The one who knows foreboding joy.
The one who doesn’t stray too far outside of safety.
We forget about the man who, after decades inside a system that told him what to eat, where to go, and who to be, steps outside…
And can’t breathe.
Because “freedom” isn’t always liberation.
Sometimes, it’s just the absence of what once gave your pain its edges.
And in that absence, we feel the void.
The ambiguity.
The nothingness our nervous systems were trained to fear.
So let’s stop pretending that survival strategies are moral failures.
They’re not.
They’re brilliant safety nets—crafted by the inner child when the world felt too complex, too conditional, too unsafe.
Let’s stop reducing addiction, performance, perfectionism, and avoidance to flaws.

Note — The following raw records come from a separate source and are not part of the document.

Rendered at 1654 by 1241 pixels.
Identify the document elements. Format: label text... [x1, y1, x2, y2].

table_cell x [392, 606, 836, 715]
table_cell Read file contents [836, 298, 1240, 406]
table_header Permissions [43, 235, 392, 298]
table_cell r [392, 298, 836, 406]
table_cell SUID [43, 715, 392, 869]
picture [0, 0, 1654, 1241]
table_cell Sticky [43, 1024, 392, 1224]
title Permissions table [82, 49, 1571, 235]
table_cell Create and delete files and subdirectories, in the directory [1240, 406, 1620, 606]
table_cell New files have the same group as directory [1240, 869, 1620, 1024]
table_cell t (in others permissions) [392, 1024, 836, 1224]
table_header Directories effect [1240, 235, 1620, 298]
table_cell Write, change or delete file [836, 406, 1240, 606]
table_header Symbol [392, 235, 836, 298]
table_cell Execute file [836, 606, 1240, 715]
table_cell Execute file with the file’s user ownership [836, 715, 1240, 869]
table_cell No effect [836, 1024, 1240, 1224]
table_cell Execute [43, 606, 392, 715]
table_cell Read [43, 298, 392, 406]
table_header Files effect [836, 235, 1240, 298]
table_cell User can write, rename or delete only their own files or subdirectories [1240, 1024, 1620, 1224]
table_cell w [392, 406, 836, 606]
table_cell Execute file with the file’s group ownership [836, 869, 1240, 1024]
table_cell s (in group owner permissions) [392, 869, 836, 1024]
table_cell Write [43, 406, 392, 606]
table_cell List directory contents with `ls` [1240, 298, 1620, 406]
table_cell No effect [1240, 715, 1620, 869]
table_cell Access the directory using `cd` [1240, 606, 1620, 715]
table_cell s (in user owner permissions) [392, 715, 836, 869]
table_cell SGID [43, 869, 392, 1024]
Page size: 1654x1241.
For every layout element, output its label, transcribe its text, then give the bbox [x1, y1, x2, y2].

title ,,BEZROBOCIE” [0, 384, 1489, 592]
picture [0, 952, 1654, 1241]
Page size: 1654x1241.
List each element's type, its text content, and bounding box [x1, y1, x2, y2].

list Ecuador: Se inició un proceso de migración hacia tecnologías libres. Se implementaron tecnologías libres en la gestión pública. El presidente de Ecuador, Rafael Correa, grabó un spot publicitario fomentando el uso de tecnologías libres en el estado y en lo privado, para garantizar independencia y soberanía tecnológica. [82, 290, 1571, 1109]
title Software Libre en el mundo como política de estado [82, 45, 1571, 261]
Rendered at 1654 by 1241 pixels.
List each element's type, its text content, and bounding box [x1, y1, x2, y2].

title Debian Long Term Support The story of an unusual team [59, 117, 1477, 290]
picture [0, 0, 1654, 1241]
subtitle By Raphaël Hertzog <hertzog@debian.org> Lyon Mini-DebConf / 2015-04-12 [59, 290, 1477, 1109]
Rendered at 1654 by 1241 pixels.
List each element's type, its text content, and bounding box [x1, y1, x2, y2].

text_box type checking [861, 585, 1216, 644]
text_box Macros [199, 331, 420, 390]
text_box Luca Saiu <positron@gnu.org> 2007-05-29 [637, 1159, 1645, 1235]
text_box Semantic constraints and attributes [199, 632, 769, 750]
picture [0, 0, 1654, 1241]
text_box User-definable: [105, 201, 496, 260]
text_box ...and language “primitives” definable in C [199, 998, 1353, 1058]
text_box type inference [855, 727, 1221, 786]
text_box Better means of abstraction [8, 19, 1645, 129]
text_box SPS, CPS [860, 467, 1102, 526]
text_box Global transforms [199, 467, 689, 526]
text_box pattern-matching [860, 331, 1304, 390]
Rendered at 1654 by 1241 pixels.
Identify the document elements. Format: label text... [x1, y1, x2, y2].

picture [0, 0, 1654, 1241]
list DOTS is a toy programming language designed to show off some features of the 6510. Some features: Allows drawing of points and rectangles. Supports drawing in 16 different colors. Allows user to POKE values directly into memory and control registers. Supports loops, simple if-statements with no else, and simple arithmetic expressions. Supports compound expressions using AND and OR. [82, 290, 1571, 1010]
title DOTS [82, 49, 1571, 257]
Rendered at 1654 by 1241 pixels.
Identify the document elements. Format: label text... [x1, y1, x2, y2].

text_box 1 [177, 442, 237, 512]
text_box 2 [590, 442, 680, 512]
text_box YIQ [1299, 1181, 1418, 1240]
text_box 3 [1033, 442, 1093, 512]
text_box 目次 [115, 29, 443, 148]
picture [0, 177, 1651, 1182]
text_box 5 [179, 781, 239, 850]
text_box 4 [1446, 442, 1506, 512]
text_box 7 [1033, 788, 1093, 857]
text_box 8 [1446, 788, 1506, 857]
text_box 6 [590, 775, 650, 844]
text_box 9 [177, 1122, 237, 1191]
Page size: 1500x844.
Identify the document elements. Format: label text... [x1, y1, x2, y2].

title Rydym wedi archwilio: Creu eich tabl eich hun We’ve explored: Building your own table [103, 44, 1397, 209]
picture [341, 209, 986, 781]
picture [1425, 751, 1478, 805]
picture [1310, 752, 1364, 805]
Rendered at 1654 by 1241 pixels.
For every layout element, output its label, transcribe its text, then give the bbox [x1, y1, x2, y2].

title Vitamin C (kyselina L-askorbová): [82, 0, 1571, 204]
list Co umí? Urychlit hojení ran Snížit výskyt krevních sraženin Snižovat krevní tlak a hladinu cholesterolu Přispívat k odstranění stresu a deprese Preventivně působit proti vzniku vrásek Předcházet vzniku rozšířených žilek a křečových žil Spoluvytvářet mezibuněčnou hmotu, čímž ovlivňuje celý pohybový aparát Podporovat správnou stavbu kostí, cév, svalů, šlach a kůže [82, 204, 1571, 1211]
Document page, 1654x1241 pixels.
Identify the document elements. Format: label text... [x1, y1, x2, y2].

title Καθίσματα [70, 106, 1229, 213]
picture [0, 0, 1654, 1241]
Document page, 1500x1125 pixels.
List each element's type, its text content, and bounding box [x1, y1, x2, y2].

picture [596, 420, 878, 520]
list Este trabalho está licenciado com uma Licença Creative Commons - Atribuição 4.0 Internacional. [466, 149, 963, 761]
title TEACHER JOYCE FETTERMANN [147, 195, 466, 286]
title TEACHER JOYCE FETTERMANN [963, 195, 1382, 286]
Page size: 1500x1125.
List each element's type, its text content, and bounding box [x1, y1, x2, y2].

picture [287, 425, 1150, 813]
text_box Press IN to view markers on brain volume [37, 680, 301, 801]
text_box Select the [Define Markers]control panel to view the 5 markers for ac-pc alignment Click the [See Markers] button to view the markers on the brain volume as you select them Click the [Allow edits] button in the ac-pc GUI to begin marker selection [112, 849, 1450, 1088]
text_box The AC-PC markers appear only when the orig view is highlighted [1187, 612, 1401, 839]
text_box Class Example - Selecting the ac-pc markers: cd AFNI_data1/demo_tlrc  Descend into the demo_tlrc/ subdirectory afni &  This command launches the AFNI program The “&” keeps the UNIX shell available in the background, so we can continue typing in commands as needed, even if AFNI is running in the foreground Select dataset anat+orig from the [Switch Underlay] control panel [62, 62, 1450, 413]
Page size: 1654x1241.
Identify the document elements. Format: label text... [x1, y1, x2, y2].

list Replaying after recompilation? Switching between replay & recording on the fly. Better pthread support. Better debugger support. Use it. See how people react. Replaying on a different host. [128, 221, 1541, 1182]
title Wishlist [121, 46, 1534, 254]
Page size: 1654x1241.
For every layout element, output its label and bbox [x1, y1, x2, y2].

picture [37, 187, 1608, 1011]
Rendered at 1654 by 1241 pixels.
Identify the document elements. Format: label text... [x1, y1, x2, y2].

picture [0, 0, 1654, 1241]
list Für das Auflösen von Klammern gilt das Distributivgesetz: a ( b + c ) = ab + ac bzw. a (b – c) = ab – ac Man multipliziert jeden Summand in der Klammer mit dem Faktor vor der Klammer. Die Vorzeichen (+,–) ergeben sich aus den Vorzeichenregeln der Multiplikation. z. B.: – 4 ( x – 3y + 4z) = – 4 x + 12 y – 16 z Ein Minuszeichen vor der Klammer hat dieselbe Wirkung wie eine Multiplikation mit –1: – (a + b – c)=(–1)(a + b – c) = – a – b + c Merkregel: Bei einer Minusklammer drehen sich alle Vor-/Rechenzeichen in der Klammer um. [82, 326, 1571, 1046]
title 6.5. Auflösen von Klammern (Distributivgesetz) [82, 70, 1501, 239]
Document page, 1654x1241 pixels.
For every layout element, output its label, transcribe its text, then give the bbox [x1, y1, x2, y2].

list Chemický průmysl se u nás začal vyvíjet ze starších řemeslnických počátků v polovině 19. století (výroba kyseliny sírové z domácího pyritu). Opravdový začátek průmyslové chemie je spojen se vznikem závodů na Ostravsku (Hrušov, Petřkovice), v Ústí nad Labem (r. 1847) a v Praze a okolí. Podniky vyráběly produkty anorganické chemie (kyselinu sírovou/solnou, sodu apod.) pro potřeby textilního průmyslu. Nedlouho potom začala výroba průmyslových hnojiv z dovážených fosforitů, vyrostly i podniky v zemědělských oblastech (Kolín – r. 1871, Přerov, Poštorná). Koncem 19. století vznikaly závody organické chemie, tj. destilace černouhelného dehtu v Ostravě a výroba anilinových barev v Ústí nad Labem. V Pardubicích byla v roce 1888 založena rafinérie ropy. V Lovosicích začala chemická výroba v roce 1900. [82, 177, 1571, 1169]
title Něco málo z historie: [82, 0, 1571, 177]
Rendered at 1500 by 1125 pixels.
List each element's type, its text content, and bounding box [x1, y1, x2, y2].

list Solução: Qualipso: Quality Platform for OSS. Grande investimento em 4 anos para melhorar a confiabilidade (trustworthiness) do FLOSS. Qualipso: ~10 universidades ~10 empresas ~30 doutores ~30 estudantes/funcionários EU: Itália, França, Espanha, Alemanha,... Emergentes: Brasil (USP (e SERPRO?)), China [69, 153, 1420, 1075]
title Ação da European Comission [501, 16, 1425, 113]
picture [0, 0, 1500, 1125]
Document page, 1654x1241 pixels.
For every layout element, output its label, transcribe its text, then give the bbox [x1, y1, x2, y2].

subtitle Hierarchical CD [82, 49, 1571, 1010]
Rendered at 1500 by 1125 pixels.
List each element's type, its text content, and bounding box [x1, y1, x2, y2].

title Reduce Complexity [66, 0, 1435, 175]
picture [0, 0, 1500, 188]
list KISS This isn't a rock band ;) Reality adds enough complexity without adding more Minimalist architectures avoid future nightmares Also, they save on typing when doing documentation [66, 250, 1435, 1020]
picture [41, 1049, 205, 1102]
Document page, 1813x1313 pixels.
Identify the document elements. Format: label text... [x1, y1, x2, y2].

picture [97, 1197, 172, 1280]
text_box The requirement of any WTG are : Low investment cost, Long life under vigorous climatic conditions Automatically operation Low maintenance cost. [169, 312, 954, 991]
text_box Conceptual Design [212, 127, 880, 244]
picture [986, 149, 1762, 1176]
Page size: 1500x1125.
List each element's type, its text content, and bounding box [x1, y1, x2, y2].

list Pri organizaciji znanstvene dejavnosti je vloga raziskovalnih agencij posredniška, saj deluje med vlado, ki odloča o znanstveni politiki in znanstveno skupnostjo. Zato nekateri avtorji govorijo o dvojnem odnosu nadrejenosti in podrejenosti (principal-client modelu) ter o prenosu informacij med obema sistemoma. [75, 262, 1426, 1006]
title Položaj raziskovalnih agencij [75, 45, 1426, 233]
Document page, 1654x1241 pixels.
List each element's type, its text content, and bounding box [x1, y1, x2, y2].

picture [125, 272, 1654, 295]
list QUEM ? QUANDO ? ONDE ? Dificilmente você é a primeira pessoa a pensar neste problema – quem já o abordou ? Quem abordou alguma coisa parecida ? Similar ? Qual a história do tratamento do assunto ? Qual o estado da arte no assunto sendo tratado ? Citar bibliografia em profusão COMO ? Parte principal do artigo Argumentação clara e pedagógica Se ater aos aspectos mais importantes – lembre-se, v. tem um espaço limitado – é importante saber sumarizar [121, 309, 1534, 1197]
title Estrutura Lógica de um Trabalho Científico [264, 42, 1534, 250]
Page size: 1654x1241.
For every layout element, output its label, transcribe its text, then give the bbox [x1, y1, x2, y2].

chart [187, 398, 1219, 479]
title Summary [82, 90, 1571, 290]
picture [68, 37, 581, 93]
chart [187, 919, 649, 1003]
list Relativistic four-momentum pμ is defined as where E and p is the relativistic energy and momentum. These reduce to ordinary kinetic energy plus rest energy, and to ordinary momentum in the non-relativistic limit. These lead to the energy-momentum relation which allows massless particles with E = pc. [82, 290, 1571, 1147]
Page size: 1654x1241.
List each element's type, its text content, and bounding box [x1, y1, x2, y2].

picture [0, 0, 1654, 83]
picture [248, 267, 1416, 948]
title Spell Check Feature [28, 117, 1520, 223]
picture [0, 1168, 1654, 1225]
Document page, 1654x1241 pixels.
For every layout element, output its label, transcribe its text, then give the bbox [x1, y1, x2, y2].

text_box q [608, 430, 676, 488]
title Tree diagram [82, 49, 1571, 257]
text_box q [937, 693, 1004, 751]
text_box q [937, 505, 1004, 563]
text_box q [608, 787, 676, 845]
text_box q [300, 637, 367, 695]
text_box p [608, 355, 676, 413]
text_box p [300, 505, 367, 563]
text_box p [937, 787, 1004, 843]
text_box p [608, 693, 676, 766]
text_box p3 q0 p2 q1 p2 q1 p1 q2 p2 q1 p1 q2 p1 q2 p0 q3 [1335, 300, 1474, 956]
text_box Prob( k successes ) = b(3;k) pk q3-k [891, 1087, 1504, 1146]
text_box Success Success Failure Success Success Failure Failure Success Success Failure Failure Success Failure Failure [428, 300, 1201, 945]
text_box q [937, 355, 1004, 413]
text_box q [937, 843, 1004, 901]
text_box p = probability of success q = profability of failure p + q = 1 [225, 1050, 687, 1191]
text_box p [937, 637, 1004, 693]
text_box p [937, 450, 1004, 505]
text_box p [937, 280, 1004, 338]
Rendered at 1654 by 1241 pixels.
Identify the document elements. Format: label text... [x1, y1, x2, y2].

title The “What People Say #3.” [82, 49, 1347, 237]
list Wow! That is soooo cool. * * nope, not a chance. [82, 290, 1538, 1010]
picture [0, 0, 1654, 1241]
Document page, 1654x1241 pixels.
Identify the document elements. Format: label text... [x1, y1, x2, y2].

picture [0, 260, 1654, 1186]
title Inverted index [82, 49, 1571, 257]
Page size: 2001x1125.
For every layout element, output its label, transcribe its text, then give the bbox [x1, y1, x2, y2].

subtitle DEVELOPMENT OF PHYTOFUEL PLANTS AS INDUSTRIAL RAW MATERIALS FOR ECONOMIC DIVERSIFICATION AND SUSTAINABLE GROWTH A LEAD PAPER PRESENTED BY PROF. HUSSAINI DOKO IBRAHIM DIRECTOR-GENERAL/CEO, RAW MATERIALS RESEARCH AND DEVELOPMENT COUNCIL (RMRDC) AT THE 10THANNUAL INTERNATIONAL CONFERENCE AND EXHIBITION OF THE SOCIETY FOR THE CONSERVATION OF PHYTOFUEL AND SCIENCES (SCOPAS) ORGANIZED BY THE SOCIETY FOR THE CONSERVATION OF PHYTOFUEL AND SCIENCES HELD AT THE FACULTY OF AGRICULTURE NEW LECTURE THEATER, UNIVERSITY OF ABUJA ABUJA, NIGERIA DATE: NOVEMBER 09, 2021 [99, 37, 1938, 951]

They’re not evidence of weakness.
They’re evidence of adaptation.
Think about the child who learned that a caretaker’s presence—though consistent—was laced with control.
That love was conditional.
That promises didn’t hold.
That connection came wrapped in emotional monopolization and sharpened words.
Of course, you adapted.
Adderall may have helped you stay one hour longer in a system that never understood your brain.
Weed may have softened the edges of memories too jagged to hold sober.
Polish—or perfection—may have given you permission to show up when rawness felt like too much.
Yes, we want to heal.
Yes, we want to let go.
But before we dismantle the scaffolding—
Let’s thank it.
Because it held us when nothing else did.
All of this makes me contemplate this emotionally loaded word:
Freedom.
What if freedom isn’t escape?
What if it’s not a void, or a breaking, or the absence of structure?
What if freedom is simply this:
The capacity to stay when relational ruptures find us.
To stay present when discomfort rises.
To stay visible when old shame flickers.
To stay embodied when the story tries to pull you back in.
Not because you’re forcing yourself.
You can’t hack or out-think your body into safety.
But because something inside you is strong enough, soft enough, resourced enough… to hold the moment without abandoning yourself inside it.
That’s interoception—the quiet capacity to track what’s happening within.
Not just what you think.
But what you feel.
What tightens. What softens. What signals now is not then.
That kind of freedom doesn’t scream.
It doesn’t post.
It doesn’t need to be performed.
It’s quiet.
It’s internal.
It’s sovereign.
The context of our pain matters.
It explains. But it doesn’t excuse the parts of us that now choose to stay unseen.
We don’t erase the context.
We build from it—until staying becomes safer than disappearing.